SARONNO – Il Gup del Tribunale di Busto Arsizio Gianmarco Cantalini ha sciolto la riserva e ha rigettato la richiesta di ammissione al rito abbreviato presentata dall’avvocato Angelo Murdolo, difensore di Elena Pagani. Pagani è accusata, arrestata in flagranza con successiva confessione, dell’omicidio di Romolo Baldo, 86 anni, accoltellato nella sua abitazione in via Pio XI a Saronno nella tarda mattinata dello scorso 9 giugno.

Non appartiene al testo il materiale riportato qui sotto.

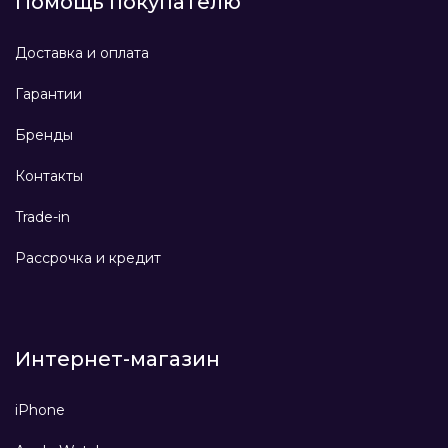
Помощь покупателю
Доставка и оплата
Гарантии
Бренды
Контакты
Trade-in
Рассрочка и кредит
Интернет-магазин
iPhone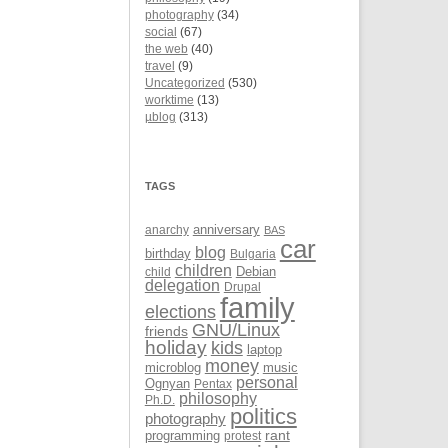
photography
(34)
social
(67)
the web
(40)
travel
(9)
Uncategorized
(530)
worktime
(13)
µblog
(313)
TAGS
anarchy
anniversary
BAS
car
blog
birthday
Bulgaria
children
Debian
child
delegation
Drupal
family
elections
GNU/Linux
friends
holiday
kids
laptop
money
microblog
music
personal
Ognyan
Pentax
philosophy
Ph.D.
politics
photography
rant
programming
protest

Baldo era il padre del compagno della donna, tutti e tre erano conviventi in quella casa.
Decisione assunta con coscienza
Il difensore ha ascoltato la lettura del dispositivo con consapevolezza: «avevo previsto che il Gup, dottor Cantalini, si sarebbe determinato per il rigetto, ma ho apprezzato l’approfondimento dei temi portati alla nostra attenzione nonché il fatto che non si sia soffermato sul solo dettato normativo di cui all’articolo 438 c.p.p. Comunque sia andata non ho rimpianti, la richiesta del rito abbreviato è una decisione che ho assunto con coscienza».
La Corte d’Assise
Il 13 febbraio quando Elena Pagani comparirà davanti alla Corte d’Assise del Tribunale di Busto Arsizio per affrontare l’inevitabile dibattimento, con la consapevolezza che la pena prevista per il reato commesso è l’ergastolo, quale sarà il suo approccio? «Non diamo per scontato il dibattimento. È già accaduto in passato che la Corte d’Assise in ultima istanza accolga la richiesta del rito abbreviato condizionato a produzione documentale, valutando la sussistenza di un fatto diverso ovvero, la riqualificazione giuridica del fatto-delitto, per cui la pena prevista non sia più quella dell’ergastolo, bensì una pena minore che consenta il rito alternativo».
La perizia pischiatrica
La donna «Il 9 giugno ha avuto una crisi psicotica sfociata nella paranoia – spiega il legale –. Ha percepito il suocero come un pericolo, il suo è stato un raptus, tanto da avere ancora oggi un black out sull’accaduto. All’epoca del fatto erano evidenti diversi lividi sull’avambraccio della mia assistita causati verosimilmente dalla vittima che l’ha afferrata con forza. Lividi che potrebbe indicare un’avance da parte di Baldo, così come un suo tentativo di difesa. C’è infine la perizia psichiatrica richiesta dalla stessa Procura di Busto, in cui emerge che la signora Pagani ha agito in uno stato di minorata capacità di intendere e di volere (c. d. vizio parziale di mente), perizia che sottolineo, è stata eseguita sulla donna diversi giorni dopo il fatto, quando la mia assistita era già stata compensata con i farmaci», prosegue il legale tornando sulle argomentazioni che porterà all’attenzione della Corte d’Assise.
Tragedia umana evitabile
«Mi preme aggiungere – conclude Murdolo -, che in caso di condanna della mia assistita in presenza di un acclarato vizio parziale di mente, dovremmo abdicare a quei valori che sono stati il propulsore della nostra società civile. Tutte le battaglie combattute negli ultimi 70 anni che hanno riconosciuto e tutelato la dignità del malato, saranno state vane. La tragedia umana che ha coinvolto la signora Pagani si sarebbe potuta evitare, se le dinamiche del nucleo familiare non fossero degenerate nell’indifferenza, nell’alienazione affettiva e nella solitudine, tutte componenti che hanno provocato nella donna un calo ponderale – all’epoca dei fatti pesava solamente 43 chili -, ed uno stato di prostrazione che insieme ad ansia reattiva degenerò nella crisi psicotico-paranoide. Il carcere non può essere l’estremo rimedio per una persona malata e la pena più afflittiva rappresenterebbe una sconfitta per la giustizia».